### [Task details]
Return the rows below verbatim, from the first one through the line containing "ou aguardar respostas", including both of those lines.

### [Dataset excerpts]
● ● ● ● ● ● ●
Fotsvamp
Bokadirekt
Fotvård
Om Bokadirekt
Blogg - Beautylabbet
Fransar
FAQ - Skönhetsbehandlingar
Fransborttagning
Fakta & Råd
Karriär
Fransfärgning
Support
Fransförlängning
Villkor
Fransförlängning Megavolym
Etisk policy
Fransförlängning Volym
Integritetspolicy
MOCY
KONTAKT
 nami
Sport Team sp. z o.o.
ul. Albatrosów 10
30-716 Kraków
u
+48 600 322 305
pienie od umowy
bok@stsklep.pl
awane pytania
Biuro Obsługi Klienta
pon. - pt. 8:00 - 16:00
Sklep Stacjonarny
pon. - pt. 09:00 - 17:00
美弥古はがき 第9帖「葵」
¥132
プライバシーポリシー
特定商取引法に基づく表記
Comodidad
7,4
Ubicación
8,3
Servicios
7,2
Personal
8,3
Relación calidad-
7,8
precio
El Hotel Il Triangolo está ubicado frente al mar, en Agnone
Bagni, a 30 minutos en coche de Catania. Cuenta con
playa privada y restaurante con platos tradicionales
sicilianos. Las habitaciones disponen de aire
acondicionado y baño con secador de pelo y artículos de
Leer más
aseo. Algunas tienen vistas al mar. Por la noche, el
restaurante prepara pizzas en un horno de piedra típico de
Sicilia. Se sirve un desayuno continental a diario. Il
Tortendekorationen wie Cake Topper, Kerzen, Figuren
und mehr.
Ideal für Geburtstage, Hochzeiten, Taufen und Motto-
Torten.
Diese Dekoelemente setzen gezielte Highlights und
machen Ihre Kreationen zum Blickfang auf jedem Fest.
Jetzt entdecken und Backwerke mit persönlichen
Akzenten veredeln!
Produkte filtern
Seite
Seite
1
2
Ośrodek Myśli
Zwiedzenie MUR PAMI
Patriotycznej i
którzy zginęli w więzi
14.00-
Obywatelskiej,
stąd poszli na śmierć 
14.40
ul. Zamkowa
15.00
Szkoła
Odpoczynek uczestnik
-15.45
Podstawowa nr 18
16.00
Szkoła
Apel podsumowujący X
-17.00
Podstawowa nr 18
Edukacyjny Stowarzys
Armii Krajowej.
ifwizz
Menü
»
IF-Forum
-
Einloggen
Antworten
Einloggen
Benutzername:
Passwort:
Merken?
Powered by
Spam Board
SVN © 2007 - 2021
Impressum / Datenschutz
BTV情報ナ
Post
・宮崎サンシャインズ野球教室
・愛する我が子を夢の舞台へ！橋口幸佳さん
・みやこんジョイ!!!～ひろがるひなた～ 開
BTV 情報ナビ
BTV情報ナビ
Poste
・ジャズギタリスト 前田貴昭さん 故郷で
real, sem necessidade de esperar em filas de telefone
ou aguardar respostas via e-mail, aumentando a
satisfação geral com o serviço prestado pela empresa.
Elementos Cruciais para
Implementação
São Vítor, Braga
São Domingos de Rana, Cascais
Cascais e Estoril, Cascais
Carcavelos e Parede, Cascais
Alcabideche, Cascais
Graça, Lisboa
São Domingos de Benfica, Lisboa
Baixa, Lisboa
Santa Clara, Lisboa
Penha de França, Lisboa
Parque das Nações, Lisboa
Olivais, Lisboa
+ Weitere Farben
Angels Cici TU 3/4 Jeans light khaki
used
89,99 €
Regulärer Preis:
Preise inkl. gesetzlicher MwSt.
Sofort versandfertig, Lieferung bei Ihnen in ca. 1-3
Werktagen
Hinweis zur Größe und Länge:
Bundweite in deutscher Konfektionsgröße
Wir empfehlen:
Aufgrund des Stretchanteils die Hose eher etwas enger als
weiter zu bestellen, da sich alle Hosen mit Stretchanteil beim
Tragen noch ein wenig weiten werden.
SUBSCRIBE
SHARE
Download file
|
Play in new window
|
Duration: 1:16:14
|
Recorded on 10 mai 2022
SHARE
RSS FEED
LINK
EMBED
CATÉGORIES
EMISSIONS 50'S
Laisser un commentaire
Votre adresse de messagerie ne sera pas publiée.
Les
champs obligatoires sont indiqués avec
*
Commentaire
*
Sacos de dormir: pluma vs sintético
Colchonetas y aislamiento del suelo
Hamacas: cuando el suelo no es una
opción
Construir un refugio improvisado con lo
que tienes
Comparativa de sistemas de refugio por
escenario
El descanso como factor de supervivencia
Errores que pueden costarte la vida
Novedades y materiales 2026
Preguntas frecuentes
● ● ● ● ● ● ●
### [Output for this exercise]
Fotsvamp
Bokadirekt
Fotvård
Om Bokadirekt
Blogg - Beautylabbet
Fransar
FAQ - Skönhetsbehandlingar
Fransborttagning
Fakta & Råd
Karriär
Fransfärgning
Support
Fransförlängning
Villkor
Fransförlängning Megavolym
Etisk policy
Fransförlängning Volym
Integritetspolicy
MOCY
KONTAKT
 nami
Sport Team sp. z o.o.
ul. Albatrosów 10
30-716 Kraków
u
+48 600 322 305
pienie od umowy
bok@stsklep.pl
awane pytania
Biuro Obsługi Klienta
pon. - pt. 8:00 - 16:00
Sklep Stacjonarny
pon. - pt. 09:00 - 17:00
美弥古はがき 第9帖「葵」
¥132
プライバシーポリシー
特定商取引法に基づく表記
Comodidad
7,4
Ubicación
8,3
Servicios
7,2
Personal
8,3
Relación calidad-
7,8
precio
El Hotel Il Triangolo está ubicado frente al mar, en Agnone
Bagni, a 30 minutos en coche de Catania. Cuenta con
playa privada y restaurante con platos tradicionales
sicilianos. Las habitaciones disponen de aire
acondicionado y baño con secador de pelo y artículos de
Leer más
aseo. Algunas tienen vistas al mar. Por la noche, el
restaurante prepara pizzas en un horno de piedra típico de
Sicilia. Se sirve un desayuno continental a diario. Il
Tortendekorationen wie Cake Topper, Kerzen, Figuren
und mehr.
Ideal für Geburtstage, Hochzeiten, Taufen und Motto-
Torten.
Diese Dekoelemente setzen gezielte Highlights und
machen Ihre Kreationen zum Blickfang auf jedem Fest.
Jetzt entdecken und Backwerke mit persönlichen
Akzenten veredeln!
Produkte filtern
Seite
Seite
1
2
Ośrodek Myśli
Zwiedzenie MUR PAMI
Patriotycznej i
którzy zginęli w więzi
14.00-
Obywatelskiej,
stąd poszli na śmierć 
14.40
ul. Zamkowa
15.00
Szkoła
Odpoczynek uczestnik
-15.45
Podstawowa nr 18
16.00
Szkoła
Apel podsumowujący X
-17.00
Podstawowa nr 18
Edukacyjny Stowarzys
Armii Krajowej.
ifwizz
Menü
»
IF-Forum
-
Einloggen
Antworten
Einloggen
Benutzername:
Passwort:
Merken?
Powered by
Spam Board
SVN © 2007 - 2021
Impressum / Datenschutz
BTV情報ナ
Post
・宮崎サンシャインズ野球教室
・愛する我が子を夢の舞台へ！橋口幸佳さん
・みやこんジョイ!!!～ひろがるひなた～ 開
BTV 情報ナビ
BTV情報ナビ
Poste
・ジャズギタリスト 前田貴昭さん 故郷で
real, sem necessidade de esperar em filas de telefone
ou aguardar respostas via e-mail, aumentando a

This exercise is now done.